[Start of Attachment]
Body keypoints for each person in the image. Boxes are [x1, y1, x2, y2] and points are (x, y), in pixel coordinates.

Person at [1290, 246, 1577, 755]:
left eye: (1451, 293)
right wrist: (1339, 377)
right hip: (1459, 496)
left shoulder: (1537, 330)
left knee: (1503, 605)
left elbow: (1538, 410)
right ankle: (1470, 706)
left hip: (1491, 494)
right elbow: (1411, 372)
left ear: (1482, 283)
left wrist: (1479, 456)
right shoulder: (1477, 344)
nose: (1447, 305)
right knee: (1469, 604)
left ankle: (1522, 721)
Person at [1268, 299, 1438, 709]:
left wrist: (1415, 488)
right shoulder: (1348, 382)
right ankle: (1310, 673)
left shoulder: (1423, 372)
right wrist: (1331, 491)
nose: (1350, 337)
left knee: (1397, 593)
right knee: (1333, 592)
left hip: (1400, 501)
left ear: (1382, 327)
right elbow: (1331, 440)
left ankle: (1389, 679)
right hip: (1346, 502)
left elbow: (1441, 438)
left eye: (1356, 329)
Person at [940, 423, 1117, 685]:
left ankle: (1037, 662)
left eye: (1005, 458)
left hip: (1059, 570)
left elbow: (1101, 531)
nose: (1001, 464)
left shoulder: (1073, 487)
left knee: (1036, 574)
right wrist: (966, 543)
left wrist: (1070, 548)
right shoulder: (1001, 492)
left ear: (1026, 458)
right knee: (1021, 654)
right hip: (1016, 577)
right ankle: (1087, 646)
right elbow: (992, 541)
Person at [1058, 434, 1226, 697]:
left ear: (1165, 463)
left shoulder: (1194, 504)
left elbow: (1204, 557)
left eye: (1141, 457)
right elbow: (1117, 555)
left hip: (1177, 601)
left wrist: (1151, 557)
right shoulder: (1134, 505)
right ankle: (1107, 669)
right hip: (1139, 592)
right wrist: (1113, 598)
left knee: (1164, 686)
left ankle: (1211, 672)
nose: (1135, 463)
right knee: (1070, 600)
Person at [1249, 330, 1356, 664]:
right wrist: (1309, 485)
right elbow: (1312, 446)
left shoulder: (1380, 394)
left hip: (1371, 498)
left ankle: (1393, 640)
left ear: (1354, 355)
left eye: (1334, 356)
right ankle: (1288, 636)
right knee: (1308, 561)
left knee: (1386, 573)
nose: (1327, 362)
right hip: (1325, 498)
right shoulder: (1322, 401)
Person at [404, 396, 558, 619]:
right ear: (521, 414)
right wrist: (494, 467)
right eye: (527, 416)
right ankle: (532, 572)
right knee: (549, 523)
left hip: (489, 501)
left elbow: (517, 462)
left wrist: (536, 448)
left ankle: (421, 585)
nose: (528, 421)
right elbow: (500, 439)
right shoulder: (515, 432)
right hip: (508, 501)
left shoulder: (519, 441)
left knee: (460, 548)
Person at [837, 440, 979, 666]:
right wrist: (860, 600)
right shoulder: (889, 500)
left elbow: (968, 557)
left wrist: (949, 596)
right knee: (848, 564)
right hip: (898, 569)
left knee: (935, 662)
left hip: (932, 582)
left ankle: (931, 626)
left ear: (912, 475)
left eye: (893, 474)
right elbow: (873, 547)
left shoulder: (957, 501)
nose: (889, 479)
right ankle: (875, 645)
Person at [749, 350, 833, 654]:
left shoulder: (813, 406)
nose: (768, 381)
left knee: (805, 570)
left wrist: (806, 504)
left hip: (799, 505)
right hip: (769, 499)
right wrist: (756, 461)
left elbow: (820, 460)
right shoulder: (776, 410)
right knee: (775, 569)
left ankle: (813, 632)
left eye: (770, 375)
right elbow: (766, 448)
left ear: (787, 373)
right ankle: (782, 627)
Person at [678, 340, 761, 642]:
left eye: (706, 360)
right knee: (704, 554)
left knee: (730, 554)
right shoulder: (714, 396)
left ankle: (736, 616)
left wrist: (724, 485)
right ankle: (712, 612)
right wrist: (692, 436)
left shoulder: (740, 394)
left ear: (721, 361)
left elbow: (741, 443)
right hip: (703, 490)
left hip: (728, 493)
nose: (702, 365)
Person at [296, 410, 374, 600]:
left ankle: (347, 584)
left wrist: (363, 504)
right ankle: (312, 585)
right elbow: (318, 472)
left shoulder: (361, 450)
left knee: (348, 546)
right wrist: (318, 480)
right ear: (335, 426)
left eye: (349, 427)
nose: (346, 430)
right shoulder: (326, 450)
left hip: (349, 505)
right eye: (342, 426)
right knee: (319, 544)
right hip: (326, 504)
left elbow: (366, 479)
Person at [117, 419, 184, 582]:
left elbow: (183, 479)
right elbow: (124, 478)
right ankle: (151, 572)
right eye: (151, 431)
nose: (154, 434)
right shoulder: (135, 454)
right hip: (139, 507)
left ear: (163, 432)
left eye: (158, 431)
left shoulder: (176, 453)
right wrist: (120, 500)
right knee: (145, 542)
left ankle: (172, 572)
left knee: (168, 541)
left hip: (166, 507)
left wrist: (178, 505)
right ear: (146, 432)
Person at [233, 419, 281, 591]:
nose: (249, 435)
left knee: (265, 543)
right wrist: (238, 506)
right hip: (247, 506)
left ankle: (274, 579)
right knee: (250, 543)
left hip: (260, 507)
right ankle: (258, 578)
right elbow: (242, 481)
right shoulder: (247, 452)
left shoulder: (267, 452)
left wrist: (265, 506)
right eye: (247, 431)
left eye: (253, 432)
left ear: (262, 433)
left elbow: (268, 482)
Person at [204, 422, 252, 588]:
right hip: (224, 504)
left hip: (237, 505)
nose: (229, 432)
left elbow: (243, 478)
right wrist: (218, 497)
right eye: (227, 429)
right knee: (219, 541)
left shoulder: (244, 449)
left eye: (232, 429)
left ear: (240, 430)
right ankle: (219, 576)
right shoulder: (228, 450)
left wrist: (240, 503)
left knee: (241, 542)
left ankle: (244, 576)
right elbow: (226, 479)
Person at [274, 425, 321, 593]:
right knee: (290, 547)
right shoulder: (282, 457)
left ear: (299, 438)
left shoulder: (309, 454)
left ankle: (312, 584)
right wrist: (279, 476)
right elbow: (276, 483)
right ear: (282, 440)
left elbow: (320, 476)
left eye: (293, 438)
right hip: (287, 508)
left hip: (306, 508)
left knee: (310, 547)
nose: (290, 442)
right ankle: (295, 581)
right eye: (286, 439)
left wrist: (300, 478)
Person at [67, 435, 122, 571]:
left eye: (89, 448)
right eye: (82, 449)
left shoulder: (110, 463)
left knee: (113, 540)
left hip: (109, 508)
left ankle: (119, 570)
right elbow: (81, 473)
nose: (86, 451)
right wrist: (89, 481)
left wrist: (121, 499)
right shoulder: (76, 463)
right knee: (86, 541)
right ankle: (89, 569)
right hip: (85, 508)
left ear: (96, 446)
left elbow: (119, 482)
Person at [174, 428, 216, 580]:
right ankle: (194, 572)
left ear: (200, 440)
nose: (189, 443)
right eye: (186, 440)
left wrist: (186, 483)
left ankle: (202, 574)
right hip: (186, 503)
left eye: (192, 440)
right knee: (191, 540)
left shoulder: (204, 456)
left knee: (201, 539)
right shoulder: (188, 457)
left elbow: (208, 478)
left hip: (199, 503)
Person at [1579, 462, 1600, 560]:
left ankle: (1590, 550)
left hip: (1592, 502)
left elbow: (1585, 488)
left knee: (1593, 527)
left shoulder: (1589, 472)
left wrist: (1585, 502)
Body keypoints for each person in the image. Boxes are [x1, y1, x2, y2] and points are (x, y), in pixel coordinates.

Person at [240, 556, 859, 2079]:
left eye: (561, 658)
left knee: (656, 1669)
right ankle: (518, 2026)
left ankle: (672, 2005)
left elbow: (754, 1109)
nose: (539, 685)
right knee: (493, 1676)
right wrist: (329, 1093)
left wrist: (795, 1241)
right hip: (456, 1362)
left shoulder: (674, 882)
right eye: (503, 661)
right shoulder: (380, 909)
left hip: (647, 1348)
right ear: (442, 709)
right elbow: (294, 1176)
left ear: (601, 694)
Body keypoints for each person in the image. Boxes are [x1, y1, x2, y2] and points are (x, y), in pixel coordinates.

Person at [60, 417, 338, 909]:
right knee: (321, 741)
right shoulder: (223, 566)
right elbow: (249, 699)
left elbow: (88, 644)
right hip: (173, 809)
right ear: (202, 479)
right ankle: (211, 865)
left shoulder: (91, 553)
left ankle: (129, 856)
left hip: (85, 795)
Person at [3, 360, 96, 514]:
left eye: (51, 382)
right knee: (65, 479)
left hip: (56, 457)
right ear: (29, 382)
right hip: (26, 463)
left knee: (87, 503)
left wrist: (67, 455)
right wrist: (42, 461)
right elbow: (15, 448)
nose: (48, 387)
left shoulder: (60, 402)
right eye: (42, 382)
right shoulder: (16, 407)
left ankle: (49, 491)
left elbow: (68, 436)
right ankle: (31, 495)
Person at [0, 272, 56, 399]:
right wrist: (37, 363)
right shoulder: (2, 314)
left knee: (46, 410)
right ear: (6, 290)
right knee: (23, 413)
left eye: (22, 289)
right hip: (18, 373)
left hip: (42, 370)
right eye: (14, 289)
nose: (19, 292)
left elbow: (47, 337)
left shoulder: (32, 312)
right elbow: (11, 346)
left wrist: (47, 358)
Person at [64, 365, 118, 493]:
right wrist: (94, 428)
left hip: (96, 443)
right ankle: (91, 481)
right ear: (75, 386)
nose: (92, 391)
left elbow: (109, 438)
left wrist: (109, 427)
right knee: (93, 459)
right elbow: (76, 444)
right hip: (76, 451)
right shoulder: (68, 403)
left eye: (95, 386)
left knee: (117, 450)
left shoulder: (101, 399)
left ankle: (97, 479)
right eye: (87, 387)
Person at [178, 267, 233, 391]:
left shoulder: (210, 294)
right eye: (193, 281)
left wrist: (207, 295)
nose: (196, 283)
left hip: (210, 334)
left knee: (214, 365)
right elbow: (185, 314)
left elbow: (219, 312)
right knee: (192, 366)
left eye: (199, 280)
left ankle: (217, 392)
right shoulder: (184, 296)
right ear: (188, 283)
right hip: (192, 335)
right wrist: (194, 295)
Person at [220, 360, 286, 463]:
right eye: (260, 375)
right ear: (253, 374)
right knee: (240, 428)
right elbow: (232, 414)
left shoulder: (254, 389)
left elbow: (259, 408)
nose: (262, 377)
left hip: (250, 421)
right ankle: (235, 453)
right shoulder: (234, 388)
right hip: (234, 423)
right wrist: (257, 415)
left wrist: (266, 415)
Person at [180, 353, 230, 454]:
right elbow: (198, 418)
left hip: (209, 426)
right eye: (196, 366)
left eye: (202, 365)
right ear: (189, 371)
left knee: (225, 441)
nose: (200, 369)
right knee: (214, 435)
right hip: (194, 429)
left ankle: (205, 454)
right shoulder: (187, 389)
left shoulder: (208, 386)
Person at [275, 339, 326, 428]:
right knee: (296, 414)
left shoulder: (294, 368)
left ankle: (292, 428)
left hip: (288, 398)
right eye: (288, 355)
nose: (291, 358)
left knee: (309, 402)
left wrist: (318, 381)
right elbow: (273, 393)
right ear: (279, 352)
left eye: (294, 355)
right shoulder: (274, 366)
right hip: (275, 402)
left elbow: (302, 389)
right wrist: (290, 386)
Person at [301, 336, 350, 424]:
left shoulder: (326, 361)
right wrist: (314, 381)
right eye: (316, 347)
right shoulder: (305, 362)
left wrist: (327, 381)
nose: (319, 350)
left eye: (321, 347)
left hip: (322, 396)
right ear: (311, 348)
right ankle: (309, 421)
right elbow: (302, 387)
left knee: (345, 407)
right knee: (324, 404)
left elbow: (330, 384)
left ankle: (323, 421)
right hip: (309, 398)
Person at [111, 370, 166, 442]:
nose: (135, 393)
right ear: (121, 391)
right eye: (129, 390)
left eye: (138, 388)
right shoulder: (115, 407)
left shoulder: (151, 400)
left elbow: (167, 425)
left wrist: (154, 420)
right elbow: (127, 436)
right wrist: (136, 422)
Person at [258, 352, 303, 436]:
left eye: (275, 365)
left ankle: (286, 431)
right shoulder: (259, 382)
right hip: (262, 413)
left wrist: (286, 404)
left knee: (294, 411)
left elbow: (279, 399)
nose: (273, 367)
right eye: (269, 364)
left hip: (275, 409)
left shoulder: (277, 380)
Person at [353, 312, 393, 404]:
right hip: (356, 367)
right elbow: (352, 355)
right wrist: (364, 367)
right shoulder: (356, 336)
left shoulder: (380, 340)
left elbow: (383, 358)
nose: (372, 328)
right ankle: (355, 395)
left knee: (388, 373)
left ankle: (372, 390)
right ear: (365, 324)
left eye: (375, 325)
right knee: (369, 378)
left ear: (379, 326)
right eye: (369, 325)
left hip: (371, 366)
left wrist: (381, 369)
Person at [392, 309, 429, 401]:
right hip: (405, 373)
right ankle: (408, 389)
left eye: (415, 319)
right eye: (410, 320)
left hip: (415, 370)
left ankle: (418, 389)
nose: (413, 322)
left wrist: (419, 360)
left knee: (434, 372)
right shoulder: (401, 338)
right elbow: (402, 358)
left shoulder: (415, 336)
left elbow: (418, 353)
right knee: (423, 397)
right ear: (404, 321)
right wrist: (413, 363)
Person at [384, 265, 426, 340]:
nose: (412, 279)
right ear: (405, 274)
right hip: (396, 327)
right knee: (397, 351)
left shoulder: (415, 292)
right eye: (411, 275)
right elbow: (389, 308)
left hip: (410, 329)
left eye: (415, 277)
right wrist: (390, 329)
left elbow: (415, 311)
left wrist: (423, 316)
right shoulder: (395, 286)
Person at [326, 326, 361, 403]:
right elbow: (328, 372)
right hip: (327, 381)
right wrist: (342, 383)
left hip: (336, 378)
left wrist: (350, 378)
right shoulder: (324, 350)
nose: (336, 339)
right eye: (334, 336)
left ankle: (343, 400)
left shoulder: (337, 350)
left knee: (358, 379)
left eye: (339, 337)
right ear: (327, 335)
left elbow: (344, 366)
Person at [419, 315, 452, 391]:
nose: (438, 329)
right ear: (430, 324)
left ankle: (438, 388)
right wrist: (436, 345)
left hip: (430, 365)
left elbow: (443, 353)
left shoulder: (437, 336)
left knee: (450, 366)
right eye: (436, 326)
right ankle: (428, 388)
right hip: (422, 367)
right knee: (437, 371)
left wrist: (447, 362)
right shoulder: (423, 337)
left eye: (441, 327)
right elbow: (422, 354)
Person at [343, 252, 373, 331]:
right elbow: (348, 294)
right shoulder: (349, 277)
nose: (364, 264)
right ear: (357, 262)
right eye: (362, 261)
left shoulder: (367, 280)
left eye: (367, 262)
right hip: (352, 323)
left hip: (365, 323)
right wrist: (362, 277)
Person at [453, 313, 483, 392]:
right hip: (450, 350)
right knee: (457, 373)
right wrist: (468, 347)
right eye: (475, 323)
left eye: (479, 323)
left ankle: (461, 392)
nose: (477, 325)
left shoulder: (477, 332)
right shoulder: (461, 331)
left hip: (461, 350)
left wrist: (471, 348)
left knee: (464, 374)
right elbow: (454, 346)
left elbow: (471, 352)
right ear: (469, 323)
[End of Attachment]
- Task objective
Your task is to restate, word for word, only those lines above that fall between the line holding "left elbow: (1204, 557)" and the line holding "left hip: (799, 505)", inclusive.

- Response to the exercise
left elbow: (1204, 557)
left eye: (1141, 457)
right elbow: (1117, 555)
left hip: (1177, 601)
left wrist: (1151, 557)
right shoulder: (1134, 505)
right ankle: (1107, 669)
right hip: (1139, 592)
right wrist: (1113, 598)
left knee: (1164, 686)
left ankle: (1211, 672)
nose: (1135, 463)
right knee: (1070, 600)
Person at [1249, 330, 1356, 664]:
right wrist: (1309, 485)
right elbow: (1312, 446)
left shoulder: (1380, 394)
left hip: (1371, 498)
left ankle: (1393, 640)
left ear: (1354, 355)
left eye: (1334, 356)
right ankle: (1288, 636)
right knee: (1308, 561)
left knee: (1386, 573)
nose: (1327, 362)
right hip: (1325, 498)
right shoulder: (1322, 401)
Person at [404, 396, 558, 619]:
right ear: (521, 414)
right wrist: (494, 467)
right eye: (527, 416)
right ankle: (532, 572)
right knee: (549, 523)
left hip: (489, 501)
left elbow: (517, 462)
left wrist: (536, 448)
left ankle: (421, 585)
nose: (528, 421)
right elbow: (500, 439)
right shoulder: (515, 432)
right hip: (508, 501)
left shoulder: (519, 441)
left knee: (460, 548)
Person at [837, 440, 979, 666]:
right wrist: (860, 600)
right shoulder: (889, 500)
left elbow: (968, 557)
left wrist: (949, 596)
right knee: (848, 564)
right hip: (898, 569)
left knee: (935, 662)
left hip: (932, 582)
left ankle: (931, 626)
left ear: (912, 475)
left eye: (893, 474)
right elbow: (873, 547)
left shoulder: (957, 501)
nose: (889, 479)
right ankle: (875, 645)
Person at [749, 350, 833, 654]:
left shoulder: (813, 406)
nose: (768, 381)
left knee: (805, 570)
left wrist: (806, 504)
left hip: (799, 505)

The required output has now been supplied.